**Excerpted passage:**
++++++++
Well, as for now I was unable to reproduce the
problem using my test installation. In addition our
client unfortunately requested that the
jabber-installation should be removed because of its
constant user mixup. So I dont have access to the
system that exhibited this behaviour.
Bummer. If you do ever get a chance to check it out let me know.
Are there any circumstances you could imagine the
server mixing up clients? e.g. same ip (doesnt apply
in this case), or no DNS-server …
There’'s no normal way this could be happening. However I can imagine several ways this could be happening because of a ‘‘mental model’’ mismatch. The XMPP (aka Jabber) protocol Messenger uses assumes user IDs of the form:
user@server
Where the ‘‘user’’ is the username of a unique account, and server must be the server hostname of the server (in the same way that email addresses work).
However, XMPP differs from most IM systems because it allows the use of resources (for example):
user@server/home
user@server/work
Allowing one user account (‘‘user’’) to be logged in multiple simultaneous times (the ‘‘home’’ resource can be logged in, and the ‘‘work’’). Messages sent to user@server will automatically be sent to the resource with the highest priority (a presence option on most clients). You can force delivery of a message to a particular client by using it’'s full address user@server/resource.
++++++++
**Dataset content:**

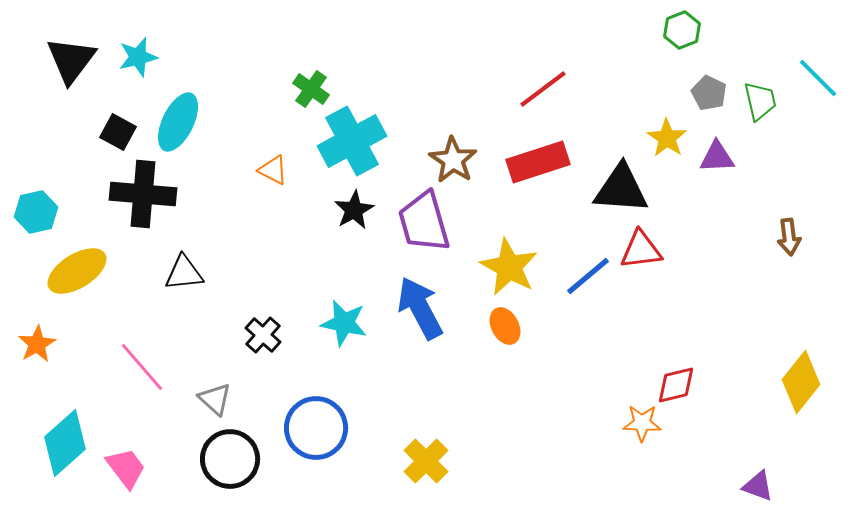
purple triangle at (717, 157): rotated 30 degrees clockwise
++++++++
**What to work on:**
1) In the Jabber user-mixup discussion, where does a message addressed to user@server get delivered?
2) Write what comes next in the Jabber user-mixup discussion, picking up after its final sentence.
The material comes from a different source than the text.

**Task answers:**
1) To the resource with the highest priority.

2)
So, it’‘s possible that people were logging into the same user account and (depending on the client’'s priority settings) messages may have been diverted to particular people in what seemed like random ways.
IIRC the client establishes a persistent TCP
connection to the server. In my way of understanding
Yes.
the user should stay the same for every single TCP
connection. This would lead to the conclusion it
would be a server-side issue.
Yes. But as I said, the particular routing of messages to logged in nodes (client apps) can be affected by logging in with the same user account, but different resources (instead of using different user accounts). On a running Messenger system you should be able to check this by logging into the admin web interface, going to the session list, and seeing if the list looks like this:
user1@server/work
user2@server/work
user3@server/work
Or more like this:
user@server/work
user@server/desk
user@server/office
I highly
recommend using an external database for ‘‘normal’’
use.
Well this was sort of an evaluation installation for
an small workgroup of 5 ppl using LAN.
Ok.
I’'ll post here in case I reproduce this strange
behaviour.
Great.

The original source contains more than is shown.